> **RECORD EXCERPTS**:

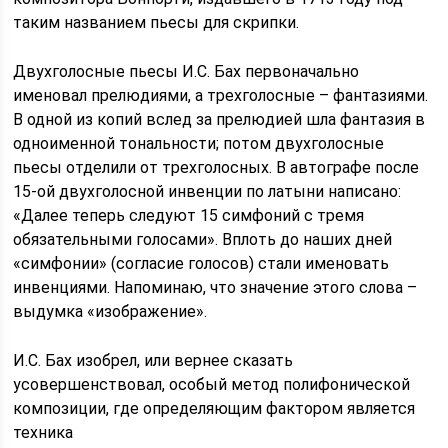
таким названием пьесы для скрипки.
Двухголосные пьесы И.С. Бах первоначально
именовал прелюдиями, а трехголосные – фантазиями.
В одной из копий вслед за прелюдией шла фантазия в
одноименной тональности; потом двухголосные
пьесы отделили от трехголосных. В автографе после
15-ой двухголосной инвенции по латыни написано:
«Далее теперь следуют 15 симфоний с тремя
обязательными голосами». Вплоть до наших дней
«симфонии» (согласие голосов) стали именовать
инвенциями. Напоминаю, что значение этого слова –
выдумка «изображение».
И.С. Бах изобрел, или вернее сказать
усовершенствовал, особый метод полифонической
композиции, где определяющим фактором является
техника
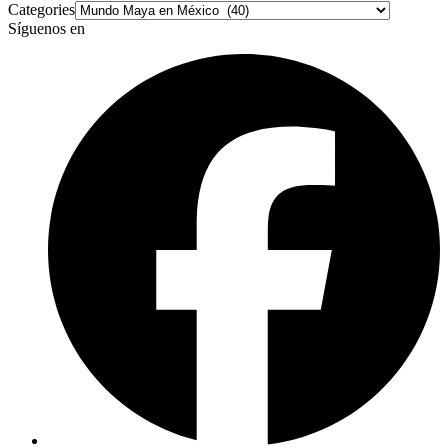
Categories
Síguenos en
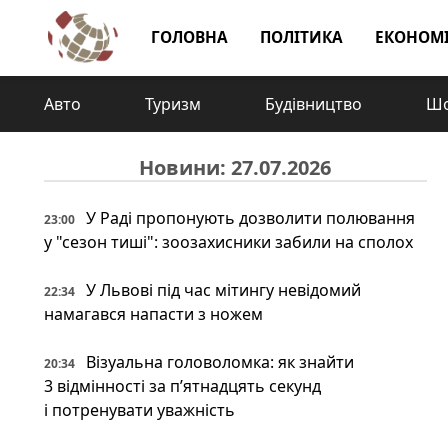
ГОЛОВНА
ПОЛІТИКА
ЕКОНОМ
Авто
Туризм
Будівництво
Шо
Новини: 27.07.2026
У Раді пропонують дозволити полювання
23:00
у "сезон тиші": зоозахисники забили на сполох
У Львові під час мітингу невідомий
22:34
намагався напасти з ножем
Візуальна головоломка: як знайти
20:34
3 відмінності за п’ятнадцять секунд
і потренувати уважність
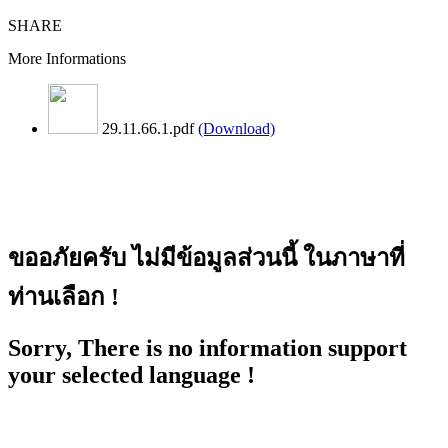
SHARE
More Informations
29.11.66.1.pdf
(Download)
ขออภัยครับ ไม่มีข้อมูลส่วนนี้ ในภาษาที่
ท่านเลือก !
Sorry, There is no information support
your selected language !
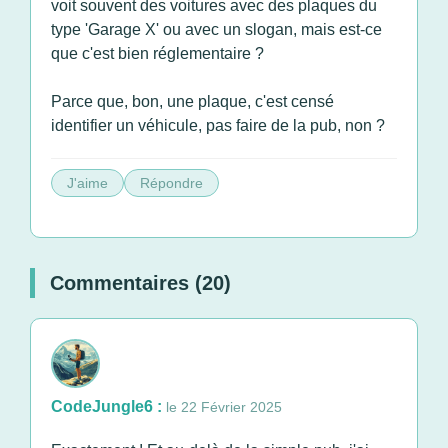
voit souvent des voitures avec des plaques du
type 'Garage X' ou avec un slogan, mais est-ce
que c'est bien réglementaire ?
Parce que, bon, une plaque, c'est censé
identifier un véhicule, pas faire de la pub, non ?
J'aime
Répondre
Commentaires (20)
CodeJungle6 :
le 22 Février 2025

> **TASK DIRECTIONS**:
Copy out every line of text in the data above exactly as it appears, leaving out the pictures.

> **ANSWER SPACE**:
таким названием пьесы для скрипки.
Двухголосные пьесы И.С. Бах первоначально
именовал прелюдиями, а трехголосные – фантазиями.
В одной из копий вслед за прелюдией шла фантазия в
одноименной тональности; потом двухголосные
пьесы отделили от трехголосных. В автографе после
15-ой двухголосной инвенции по латыни написано:
«Далее теперь следуют 15 симфоний с тремя
обязательными голосами». Вплоть до наших дней
«симфонии» (согласие голосов) стали именовать
инвенциями. Напоминаю, что значение этого слова –
выдумка «изображение».
И.С. Бах изобрел, или вернее сказать
усовершенствовал, особый метод полифонической
композиции, где определяющим фактором является
техника
Categories
Síguenos en
ГОЛОВНА
ПОЛІТИКА
ЕКОНОМ
Авто
Туризм
Будівництво
Шо
Новини: 27.07.2026
У Раді пропонують дозволити полювання
23:00
у "сезон тиші": зоозахисники забили на сполох
У Львові під час мітингу невідомий
22:34
намагався напасти з ножем
Візуальна головоломка: як знайти
20:34
3 відмінності за п’ятнадцять секунд
і потренувати уважність
SHARE
More Informations
29.11.66.1.pdf
(Download)
ขออภัยครับ ไม่มีข้อมูลส่วนนี้ ในภาษาที่
ท่านเลือก !
Sorry, There is no information support
your selected language !
voit souvent des voitures avec des plaques du
type 'Garage X' ou avec un slogan, mais est-ce
que c'est bien réglementaire ?
Parce que, bon, une plaque, c'est censé
identifier un véhicule, pas faire de la pub, non ?
J'aime
Répondre
Commentaires (20)
CodeJungle6 :
le 22 Février 2025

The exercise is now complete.